*TASK DATA*
# # #

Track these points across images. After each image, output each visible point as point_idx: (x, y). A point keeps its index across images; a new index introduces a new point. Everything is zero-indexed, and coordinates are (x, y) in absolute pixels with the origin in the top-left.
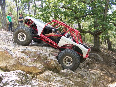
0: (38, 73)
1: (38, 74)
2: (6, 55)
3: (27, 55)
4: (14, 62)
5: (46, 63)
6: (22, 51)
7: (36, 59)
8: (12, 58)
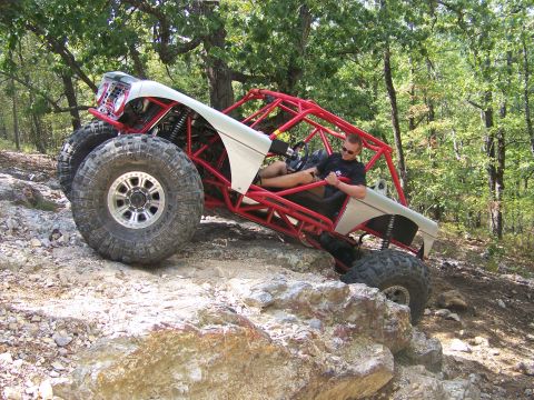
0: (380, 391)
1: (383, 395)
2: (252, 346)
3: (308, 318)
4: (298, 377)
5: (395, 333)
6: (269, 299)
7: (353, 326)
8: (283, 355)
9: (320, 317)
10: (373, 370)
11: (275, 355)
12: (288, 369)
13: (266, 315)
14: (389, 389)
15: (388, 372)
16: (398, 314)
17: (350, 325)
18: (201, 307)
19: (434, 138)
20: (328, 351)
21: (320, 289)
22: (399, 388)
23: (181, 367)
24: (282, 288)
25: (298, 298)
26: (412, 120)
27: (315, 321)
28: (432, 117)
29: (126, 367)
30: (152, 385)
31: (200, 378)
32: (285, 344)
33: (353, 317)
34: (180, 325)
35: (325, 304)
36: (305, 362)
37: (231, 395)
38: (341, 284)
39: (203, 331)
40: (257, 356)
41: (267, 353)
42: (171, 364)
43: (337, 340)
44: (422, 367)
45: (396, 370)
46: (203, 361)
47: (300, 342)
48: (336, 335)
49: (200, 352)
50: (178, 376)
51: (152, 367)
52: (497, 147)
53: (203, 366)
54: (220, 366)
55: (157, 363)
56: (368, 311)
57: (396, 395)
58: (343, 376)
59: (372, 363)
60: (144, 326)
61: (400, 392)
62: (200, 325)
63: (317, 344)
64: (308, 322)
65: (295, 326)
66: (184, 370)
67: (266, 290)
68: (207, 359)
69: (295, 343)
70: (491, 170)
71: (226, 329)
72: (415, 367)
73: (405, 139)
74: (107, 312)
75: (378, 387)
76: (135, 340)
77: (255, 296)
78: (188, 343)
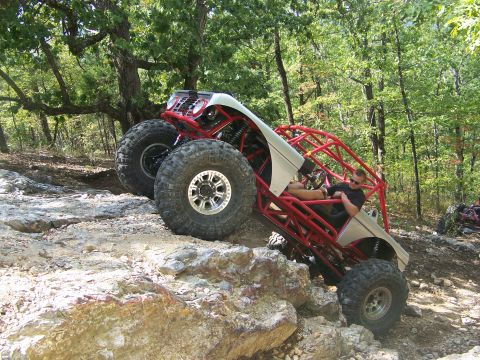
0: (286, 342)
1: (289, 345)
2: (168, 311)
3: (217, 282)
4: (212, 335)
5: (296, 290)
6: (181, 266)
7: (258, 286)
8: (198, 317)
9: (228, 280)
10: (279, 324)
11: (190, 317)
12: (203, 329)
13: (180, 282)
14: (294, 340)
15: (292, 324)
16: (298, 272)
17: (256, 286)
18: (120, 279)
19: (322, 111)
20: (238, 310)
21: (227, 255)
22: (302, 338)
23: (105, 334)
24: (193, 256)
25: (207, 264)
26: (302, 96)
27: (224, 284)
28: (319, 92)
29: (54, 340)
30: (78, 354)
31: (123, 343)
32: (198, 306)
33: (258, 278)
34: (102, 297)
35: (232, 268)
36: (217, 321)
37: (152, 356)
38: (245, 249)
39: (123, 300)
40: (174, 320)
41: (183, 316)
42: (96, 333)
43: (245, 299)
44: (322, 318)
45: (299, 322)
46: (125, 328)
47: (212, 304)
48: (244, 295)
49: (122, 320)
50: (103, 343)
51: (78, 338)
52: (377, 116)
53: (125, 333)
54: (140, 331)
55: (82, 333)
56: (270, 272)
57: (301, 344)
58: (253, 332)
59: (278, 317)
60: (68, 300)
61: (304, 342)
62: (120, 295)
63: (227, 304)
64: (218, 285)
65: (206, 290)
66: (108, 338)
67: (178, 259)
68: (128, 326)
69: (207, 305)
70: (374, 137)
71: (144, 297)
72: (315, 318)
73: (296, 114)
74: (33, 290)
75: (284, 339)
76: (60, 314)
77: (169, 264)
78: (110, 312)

# # #

*WHAT TO DO*
For this exercise, the lines from the one containing "31: (200, 378)" through the last line of the entries above are to be output exactly, both included, and pictures are skipped.

*OUTPUT OF THE EXERCISE*
31: (200, 378)
32: (285, 344)
33: (353, 317)
34: (180, 325)
35: (325, 304)
36: (305, 362)
37: (231, 395)
38: (341, 284)
39: (203, 331)
40: (257, 356)
41: (267, 353)
42: (171, 364)
43: (337, 340)
44: (422, 367)
45: (396, 370)
46: (203, 361)
47: (300, 342)
48: (336, 335)
49: (200, 352)
50: (178, 376)
51: (152, 367)
52: (497, 147)
53: (203, 366)
54: (220, 366)
55: (157, 363)
56: (368, 311)
57: (396, 395)
58: (343, 376)
59: (372, 363)
60: (144, 326)
61: (400, 392)
62: (200, 325)
63: (317, 344)
64: (308, 322)
65: (295, 326)
66: (184, 370)
67: (266, 290)
68: (207, 359)
69: (295, 343)
70: (491, 170)
71: (226, 329)
72: (415, 367)
73: (405, 139)
74: (107, 312)
75: (378, 387)
76: (135, 340)
77: (255, 296)
78: (188, 343)
0: (286, 342)
1: (289, 345)
2: (168, 311)
3: (217, 282)
4: (212, 335)
5: (296, 290)
6: (181, 266)
7: (258, 286)
8: (198, 317)
9: (228, 280)
10: (279, 324)
11: (190, 317)
12: (203, 329)
13: (180, 282)
14: (294, 340)
15: (292, 324)
16: (298, 272)
17: (256, 286)
18: (120, 279)
19: (322, 111)
20: (238, 310)
21: (227, 255)
22: (302, 338)
23: (105, 334)
24: (193, 256)
25: (207, 264)
26: (302, 96)
27: (224, 284)
28: (319, 92)
29: (54, 340)
30: (78, 354)
31: (123, 343)
32: (198, 306)
33: (258, 278)
34: (102, 297)
35: (232, 268)
36: (217, 321)
37: (152, 356)
38: (245, 249)
39: (123, 300)
40: (174, 320)
41: (183, 316)
42: (96, 333)
43: (245, 299)
44: (322, 318)
45: (299, 322)
46: (125, 328)
47: (212, 304)
48: (244, 295)
49: (122, 320)
50: (103, 343)
51: (78, 338)
52: (377, 116)
53: (125, 333)
54: (140, 331)
55: (82, 333)
56: (270, 272)
57: (301, 344)
58: (253, 332)
59: (278, 317)
60: (68, 300)
61: (304, 342)
62: (120, 295)
63: (227, 304)
64: (218, 285)
65: (206, 290)
66: (108, 338)
67: (178, 259)
68: (128, 326)
69: (207, 305)
70: (374, 137)
71: (144, 297)
72: (315, 318)
73: (296, 114)
74: (33, 290)
75: (284, 339)
76: (60, 314)
77: (169, 264)
78: (110, 312)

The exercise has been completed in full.